**WORK TASK 1**
In the small-business survey report, give the passage from "About half of" up to and including "in the release." again, replacing "Paycheck Protection Program" with "federal loan program".
**WORK TASK 2**
According to the small-business survey report, what share of respondents relied on scientists and health care professionals for social distancing counsel?
**WORK TASK 3**
Go on with the small-business survey report after its last sentence.

**DOCUMENT TEXT**

********************

Over half of the small-business owners surveyed by the Businesses for Responsible Tax Reform — co-chaired by Frank Knapp, CEO of the S.C. Small Business Chamber of Commerce — are opposed to reopening the economy on May 1.
During a snap survey (.pdf) conducted from April 17 to April 20, 58% of 530 small-business owners across the nation agreed that May 1 was too early to open, while 64% felt that the government should prioritize stopping the infection over jump-starting the economy, according to a news release. Respondents tended to rely on scientists and health care professionals for social distancing counsel at 71%, while 15% trusted the administration’s guidance the most and 13% put most of their trust in state and local government.
About half of the respondents who have shuttered their businesses because of COVID-19 reported that they were hesitant to reopen by May 1 out of concern for their employees’ and customers’ safety, according to the release. Of the 68% of respondents who reported applying for the Paycheck Protection Program, about 15% reported that they had received the money, and 28% had been approved.
“Small-business owners are hurting from the economic fallout of COVID-19, but they are clearly more worried about getting this pandemic under control than a wholesale opening up of the economy on an artificial deadline,” Knapp said in the release.

********************

**SUPPLIED ENTRIES**
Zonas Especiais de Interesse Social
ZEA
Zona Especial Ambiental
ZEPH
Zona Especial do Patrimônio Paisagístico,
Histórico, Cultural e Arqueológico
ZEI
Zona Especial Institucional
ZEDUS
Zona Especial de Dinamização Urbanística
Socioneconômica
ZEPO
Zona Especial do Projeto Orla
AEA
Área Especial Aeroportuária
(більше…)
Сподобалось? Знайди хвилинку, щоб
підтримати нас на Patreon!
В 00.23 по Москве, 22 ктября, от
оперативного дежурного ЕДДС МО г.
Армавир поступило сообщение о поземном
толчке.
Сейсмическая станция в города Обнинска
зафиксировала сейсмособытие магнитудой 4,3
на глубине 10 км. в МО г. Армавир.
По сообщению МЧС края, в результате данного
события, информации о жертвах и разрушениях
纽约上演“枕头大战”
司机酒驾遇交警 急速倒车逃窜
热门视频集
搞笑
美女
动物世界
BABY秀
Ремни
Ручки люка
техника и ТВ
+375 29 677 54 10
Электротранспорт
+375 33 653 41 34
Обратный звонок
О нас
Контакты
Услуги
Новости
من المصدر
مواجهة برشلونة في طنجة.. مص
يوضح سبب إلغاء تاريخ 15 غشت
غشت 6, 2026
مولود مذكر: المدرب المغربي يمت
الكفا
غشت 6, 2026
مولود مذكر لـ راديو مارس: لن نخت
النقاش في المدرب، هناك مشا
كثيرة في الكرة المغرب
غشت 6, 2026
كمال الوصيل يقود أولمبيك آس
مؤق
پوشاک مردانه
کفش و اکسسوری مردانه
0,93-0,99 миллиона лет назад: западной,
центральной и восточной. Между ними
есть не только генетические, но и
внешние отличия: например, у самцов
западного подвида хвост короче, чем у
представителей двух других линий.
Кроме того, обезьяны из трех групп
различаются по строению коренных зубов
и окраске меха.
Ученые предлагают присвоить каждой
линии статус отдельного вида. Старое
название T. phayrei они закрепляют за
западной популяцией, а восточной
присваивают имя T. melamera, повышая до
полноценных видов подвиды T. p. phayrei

********************

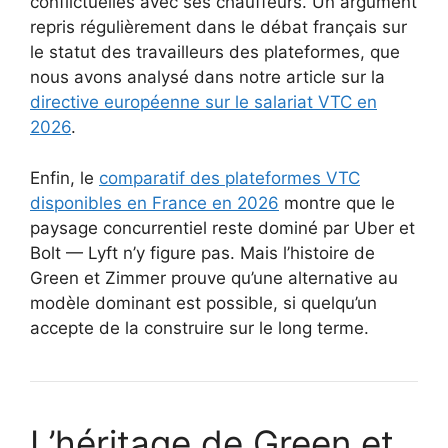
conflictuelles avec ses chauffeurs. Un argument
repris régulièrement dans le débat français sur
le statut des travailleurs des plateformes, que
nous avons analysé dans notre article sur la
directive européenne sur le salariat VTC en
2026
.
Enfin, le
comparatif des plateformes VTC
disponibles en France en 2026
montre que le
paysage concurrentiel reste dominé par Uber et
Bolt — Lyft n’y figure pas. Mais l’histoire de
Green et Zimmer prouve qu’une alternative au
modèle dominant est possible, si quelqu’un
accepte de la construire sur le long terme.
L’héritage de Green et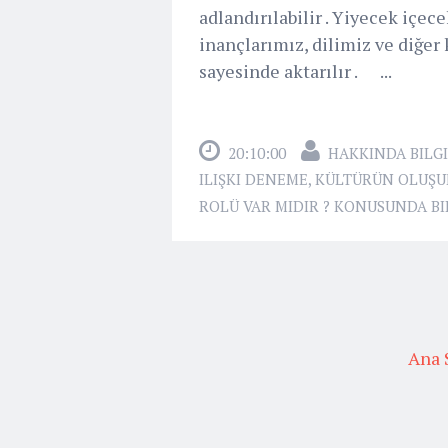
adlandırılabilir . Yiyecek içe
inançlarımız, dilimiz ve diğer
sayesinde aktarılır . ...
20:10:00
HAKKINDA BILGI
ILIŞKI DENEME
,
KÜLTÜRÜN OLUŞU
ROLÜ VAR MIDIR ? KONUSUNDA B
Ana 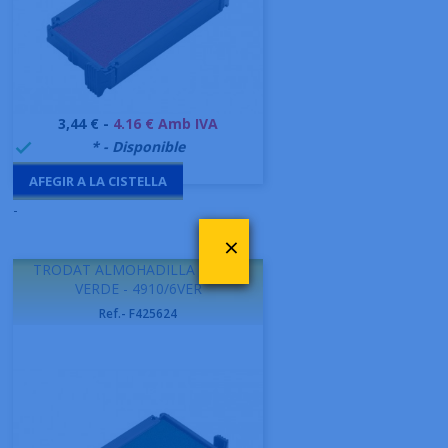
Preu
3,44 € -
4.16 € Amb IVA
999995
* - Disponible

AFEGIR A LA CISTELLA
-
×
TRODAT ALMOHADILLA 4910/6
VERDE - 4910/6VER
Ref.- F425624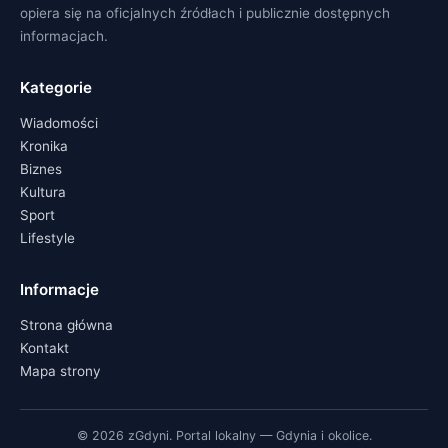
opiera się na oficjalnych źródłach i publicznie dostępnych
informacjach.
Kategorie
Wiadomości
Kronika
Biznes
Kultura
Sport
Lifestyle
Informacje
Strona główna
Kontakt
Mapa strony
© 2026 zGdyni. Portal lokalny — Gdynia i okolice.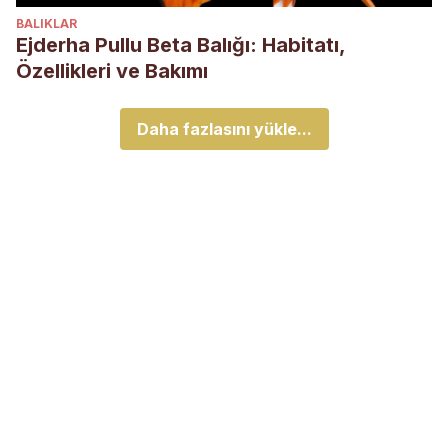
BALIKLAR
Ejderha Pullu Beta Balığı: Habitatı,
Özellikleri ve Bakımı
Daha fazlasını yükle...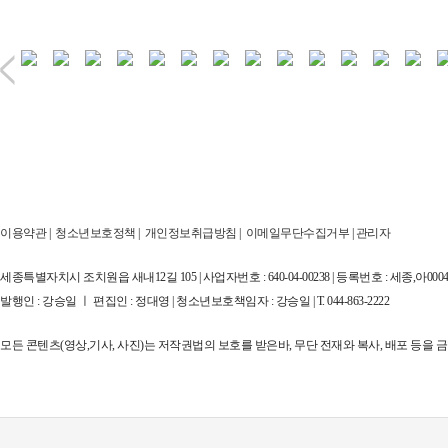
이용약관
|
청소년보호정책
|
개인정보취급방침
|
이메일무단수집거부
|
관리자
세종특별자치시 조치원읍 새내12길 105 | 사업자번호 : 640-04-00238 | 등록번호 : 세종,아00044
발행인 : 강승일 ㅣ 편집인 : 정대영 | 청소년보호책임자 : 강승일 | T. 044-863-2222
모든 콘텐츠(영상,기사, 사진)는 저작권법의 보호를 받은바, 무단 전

********************

**FINAL ANSWER 1**
About half of the respondents who have shuttered their businesses because of COVID-19 reported that they were hesitant to reopen by May 1 out of concern for their employees’ and customers’ safety, according to the release. Of the 68% of respondents who reported applying for the federal loan program, about 15% reported that they had received the money, and 28% had been approved.
“Small-business owners are hurting from the economic fallout of COVID-19, but they are clearly more worried about getting this pandemic under control than a wholesale opening up of the economy on an artificial deadline,” Knapp said in the release.

**FINAL ANSWER 2**
71%

**FINAL ANSWER 3**
On Monday, S.C. Gov. Henry McMaster removed restrictions on some nonessential businesses. Some retail businesses that had been restricted from in-house commerce in an April 3 executive order — including furniture and home-furnishings stores, florists, flea markets, book and arts merchants, sporting goods stores, clothing accessories and leather goods merchants, and department stores — were able to reopen after 5 p.m. Monday.
Today, McMaster announced that state public schools would remain closed for the rest of the school year. S.C. Superintendent of Education Molly Spearman joined McMaster for the announcement and said it was the right decision.
"In this very historic pandemic, we have been able to carry on really good instruction" online, Spearman said. She said she spoke with around 4,000 teachers in a conference call a few days ago, with 80% reporting they were pleased with the quality of online instruction.